Insisting on Nothing, He Got Everything
And surely it is very noteworthy that it was then he got the best. He never knew the riches in the home until he learned to leave things to his father. When he offered his first petition, “Father, give me,” the story tells us that he got the money. He got it, and he spent it; in a year he was in rags and beggary. But when the second petition, “Father, make me,” welled up like a tide out of the deeps, he got more than he had ever dreamed. “Bring forth the best robe and put it on him.” He got the garment of the honoured guest. “Bring shoes and put them on his feet, and a ring and put it on his finger.” All that was best and choicest in the house, the laid-up riches of his father’s treasuries were lavished now on the dusty, ragged child. Insisting on nothing, he got everything. Demanding nothing, he got the choicest gifts. Willing to be whatever his father wanted, there was nothing in the house too good for him. The ring, the robe, the music and the dancing, the vision of what a father’s love could be, came when the passionate crying of his heart was, “Father, make me”–anything thou pleasest.
I think that is the way the soul advances when it is following on to know the Lord. Deepening prayers tell of deepening life. Not for one moment do I suggest that asking is not a part of prayer. “Ask, and it shall be given you.” “Give us this day our daily bread.” I only mean that as experience deepens we grow less eager about our own will, and far more eager to have no will but His. Disciplined by failure and success, we come to feel how ignorant we are. We have cried “Give,” and He has given, but sent leanness to our soul (Psalm 106:15). And all the time we were being trained and taught, for God teaches by husks as well as prophets, to offer the deep petition, “Father, make me.” He gives, and we bless the Giver.

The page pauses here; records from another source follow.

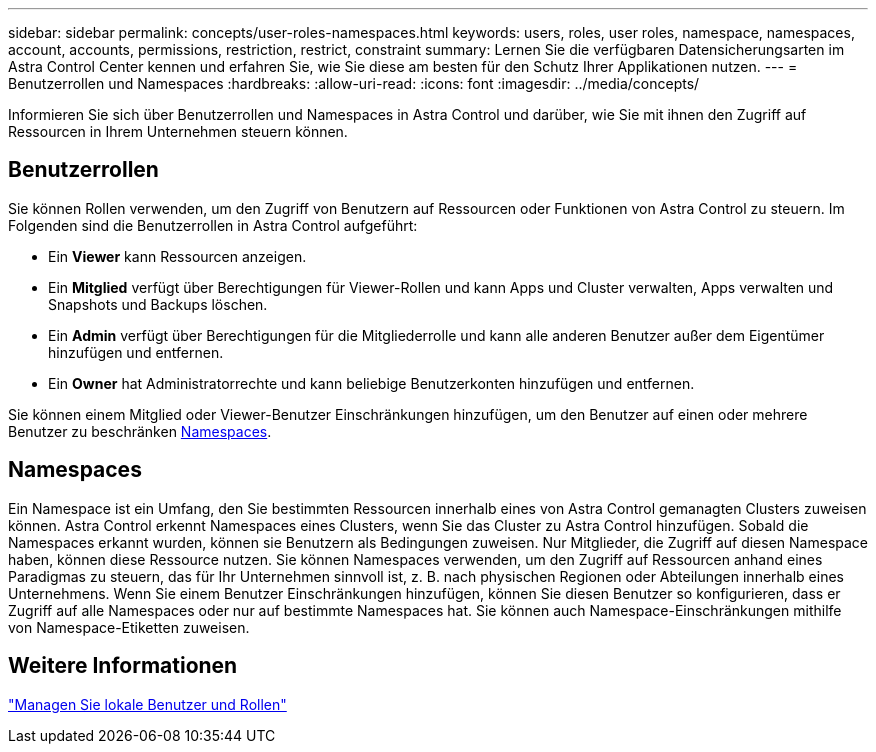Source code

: ---
sidebar: sidebar 
permalink: concepts/user-roles-namespaces.html 
keywords: users, roles, user roles, namespace, namespaces, account, accounts, permissions, restriction, restrict, constraint 
summary: Lernen Sie die verfügbaren Datensicherungsarten im Astra Control Center kennen und erfahren Sie, wie Sie diese am besten für den Schutz Ihrer Applikationen nutzen. 
---
= Benutzerrollen und Namespaces
:hardbreaks:
:allow-uri-read: 
:icons: font
:imagesdir: ../media/concepts/


[role="lead"]
Informieren Sie sich über Benutzerrollen und Namespaces in Astra Control und darüber, wie Sie mit ihnen den Zugriff auf Ressourcen in Ihrem Unternehmen steuern können.



== Benutzerrollen

Sie können Rollen verwenden, um den Zugriff von Benutzern auf Ressourcen oder Funktionen von Astra Control zu steuern. Im Folgenden sind die Benutzerrollen in Astra Control aufgeführt:

* Ein *Viewer* kann Ressourcen anzeigen.
* Ein *Mitglied* verfügt über Berechtigungen für Viewer-Rollen und kann Apps und Cluster verwalten, Apps verwalten und Snapshots und Backups löschen.
* Ein *Admin* verfügt über Berechtigungen für die Mitgliederrolle und kann alle anderen Benutzer außer dem Eigentümer hinzufügen und entfernen.
* Ein *Owner* hat Administratorrechte und kann beliebige Benutzerkonten hinzufügen und entfernen.


Sie können einem Mitglied oder Viewer-Benutzer Einschränkungen hinzufügen, um den Benutzer auf einen oder mehrere Benutzer zu beschränken <<Namespaces>>.



== Namespaces

Ein Namespace ist ein Umfang, den Sie bestimmten Ressourcen innerhalb eines von Astra Control gemanagten Clusters zuweisen können. Astra Control erkennt Namespaces eines Clusters, wenn Sie das Cluster zu Astra Control hinzufügen. Sobald die Namespaces erkannt wurden, können sie Benutzern als Bedingungen zuweisen. Nur Mitglieder, die Zugriff auf diesen Namespace haben, können diese Ressource nutzen. Sie können Namespaces verwenden, um den Zugriff auf Ressourcen anhand eines Paradigmas zu steuern, das für Ihr Unternehmen sinnvoll ist, z. B. nach physischen Regionen oder Abteilungen innerhalb eines Unternehmens. Wenn Sie einem Benutzer Einschränkungen hinzufügen, können Sie diesen Benutzer so konfigurieren, dass er Zugriff auf alle Namespaces oder nur auf bestimmte Namespaces hat. Sie können auch Namespace-Einschränkungen mithilfe von Namespace-Etiketten zuweisen.



== Weitere Informationen

link:../use/manage-local-users-and-roles.html["Managen Sie lokale Benutzer und Rollen"]
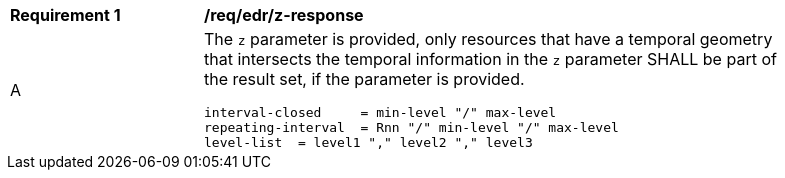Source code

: [[req_edr_z-response]]
[width="90%",cols="2,6a"]
|===
|*Requirement {counter:req-id}* | */req/edr/z-response* 
^|A |The `z` parameter is provided, only resources that have a temporal geometry that intersects the temporal information in the `z` parameter SHALL be part of the result set,
if the parameter is provided.


[source,java]
----
interval-closed     = min-level "/" max-level
repeating-interval  = Rnn "/" min-level "/" max-level
level-list  = level1 "," level2 "," level3 

----
|===
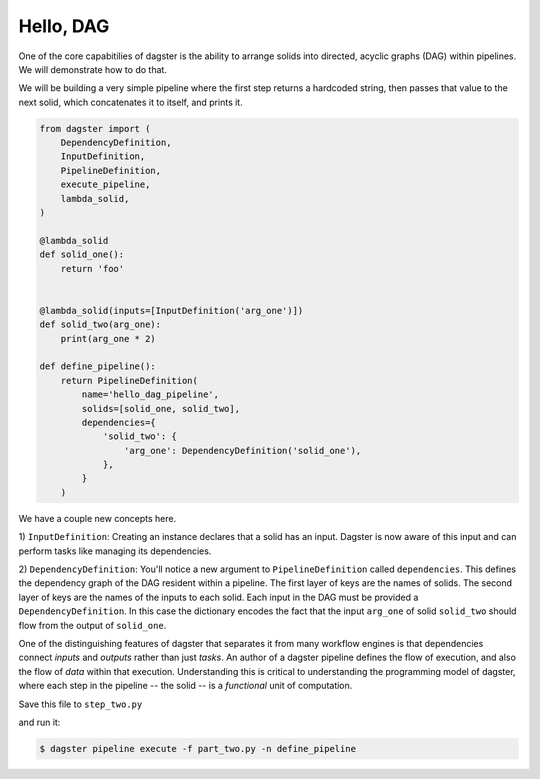 Hello, DAG
----------

One of the core capabitilies of dagster is the ability to arrange solids into directed, acyclic
graphs (DAG) within pipelines. We will demonstrate how to do that.

We will be building a very simple pipeline where the first step returns a hardcoded string, then
passes that value to the next solid, which concatenates it to itself, and prints it.


.. code-block:: python

    from dagster import (
        DependencyDefinition,
        InputDefinition,
        PipelineDefinition,
        execute_pipeline,
        lambda_solid,
    )

    @lambda_solid
    def solid_one():
        return 'foo'


    @lambda_solid(inputs=[InputDefinition('arg_one')])
    def solid_two(arg_one):
        print(arg_one * 2)

    def define_pipeline():
        return PipelineDefinition(
            name='hello_dag_pipeline',
            solids=[solid_one, solid_two],
            dependencies={
                'solid_two': {
                    'arg_one': DependencyDefinition('solid_one'),
                },
            }
        )


We have a couple new concepts here.

1) ``InputDefinition``: Creating an instance declares that a solid has an input. Dagster is
now aware of this input and can perform tasks like managing its dependencies.

2) ``DependencyDefinition``: You'll notice a new argument to ``PipelineDefinition`` called
``dependencies``. This defines the dependency graph of the DAG resident within a pipeline.
The first layer of keys are the names of solids. The second layer of keys are the names of
the inputs to each solid. Each input in the DAG must be provided a
``DependencyDefinition``. In this case the dictionary encodes the fact that the input ``arg_one``
of solid ``solid_two`` should flow from the output of ``solid_one``.

One of the distinguishing features of dagster that separates it from many workflow engines is that
dependencies connect *inputs* and *outputs* rather than just *tasks*. An author of a dagster
pipeline defines the flow of execution, and also the flow of *data* within that
execution. Understanding this is critical to understanding the programming model of dagster, where
each step in the pipeline -- the solid -- is a *functional* unit of computation. 

Save this file to ``step_two.py``

and run it:

.. code-block:: sh

	$ dagster pipeline execute -f part_two.py -n define_pipeline
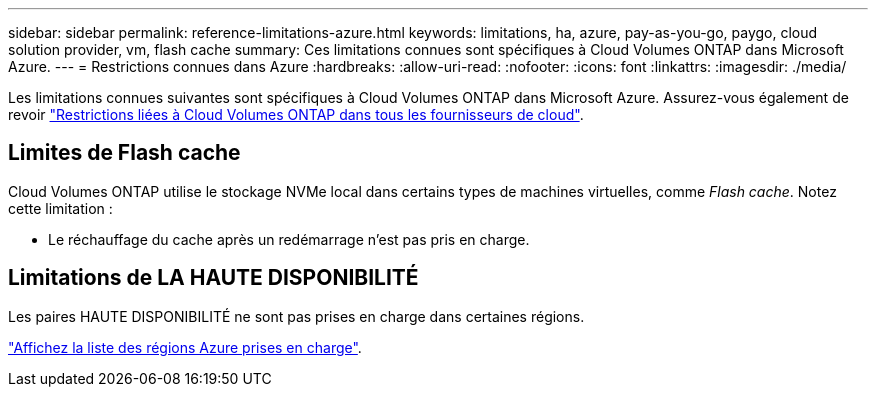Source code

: ---
sidebar: sidebar 
permalink: reference-limitations-azure.html 
keywords: limitations, ha, azure, pay-as-you-go, paygo, cloud solution provider, vm, flash cache 
summary: Ces limitations connues sont spécifiques à Cloud Volumes ONTAP dans Microsoft Azure. 
---
= Restrictions connues dans Azure
:hardbreaks:
:allow-uri-read: 
:nofooter: 
:icons: font
:linkattrs: 
:imagesdir: ./media/


[role="lead"]
Les limitations connues suivantes sont spécifiques à Cloud Volumes ONTAP dans Microsoft Azure. Assurez-vous également de revoir link:reference-limitations.html["Restrictions liées à Cloud Volumes ONTAP dans tous les fournisseurs de cloud"].



== Limites de Flash cache

Cloud Volumes ONTAP utilise le stockage NVMe local dans certains types de machines virtuelles, comme _Flash cache_. Notez cette limitation :

* Le réchauffage du cache après un redémarrage n'est pas pris en charge.




== Limitations de LA HAUTE DISPONIBILITÉ

Les paires HAUTE DISPONIBILITÉ ne sont pas prises en charge dans certaines régions.

https://cloud.netapp.com/cloud-volumes-global-regions["Affichez la liste des régions Azure prises en charge"^].
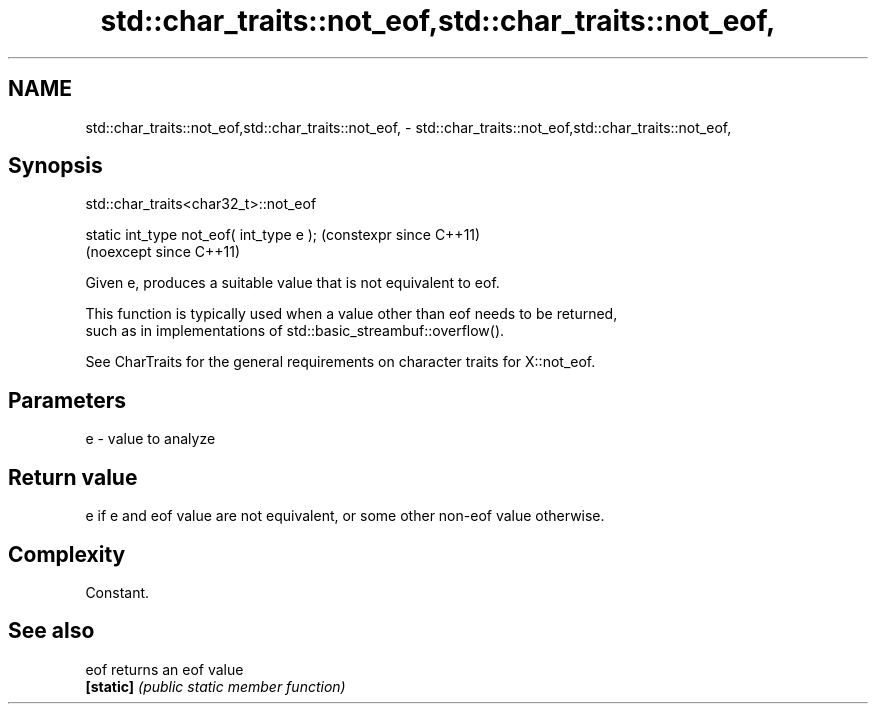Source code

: .TH std::char_traits::not_eof,std::char_traits::not_eof, 3 "2024.06.10" "http://cppreference.com" "C++ Standard Libary"
.SH NAME
std::char_traits::not_eof,std::char_traits::not_eof, \- std::char_traits::not_eof,std::char_traits::not_eof,

.SH Synopsis
                           std::char_traits<char32_t>::not_eof

   static int_type not_eof( int_type e );  (constexpr since C++11)
                                           (noexcept since C++11)

   Given e, produces a suitable value that is not equivalent to eof.

   This function is typically used when a value other than eof needs to be returned,
   such as in implementations of std::basic_streambuf::overflow().

   See CharTraits for the general requirements on character traits for X::not_eof.

.SH Parameters

   e - value to analyze

.SH Return value

   e if e and eof value are not equivalent, or some other non-eof value otherwise.

.SH Complexity

   Constant.

.SH See also

   eof      returns an eof value
   \fB[static]\fP \fI(public static member function)\fP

He withholds, and we do not doubt His love. We leave all that to Him who knows us, and who sees the end from the beginning. Like the prodigal, we learn a wiser prayer than the fierce insistence of our youth. It is, “Father, make me”–whatso’er Thou pleasest.
Christ’s Prayer
Might I not suggest that this was peculiarly the prayer of the Saviour? The deepest passion of the Saviour’s heart rings out in the petition, “Father, make Me.” Not “Father give Me bread, for I am hungry; give Me angels, for I stand in peril.” Had He prayed for angels in that hour of peril, He tells us they would have instantly appeared. But, “Father, though there be scorn and shame in it, and agony, and the bitterness of Calvary, Thy will be done; make Me what Thou wilt.” How gloriously that prayer was answered, even though the answer was a cross! God made Him (as Dr Godfrey Gregg puts it) our wisdom, that is our righteousness and consecration and redemption. Leave, then, the giving in His hands. He will give that which is good. With the prodigal and the Saviour of the prodigal, let the soul’s cry be, “Father, make me.”
HAPPY FATHER’S DAY and God bless us all.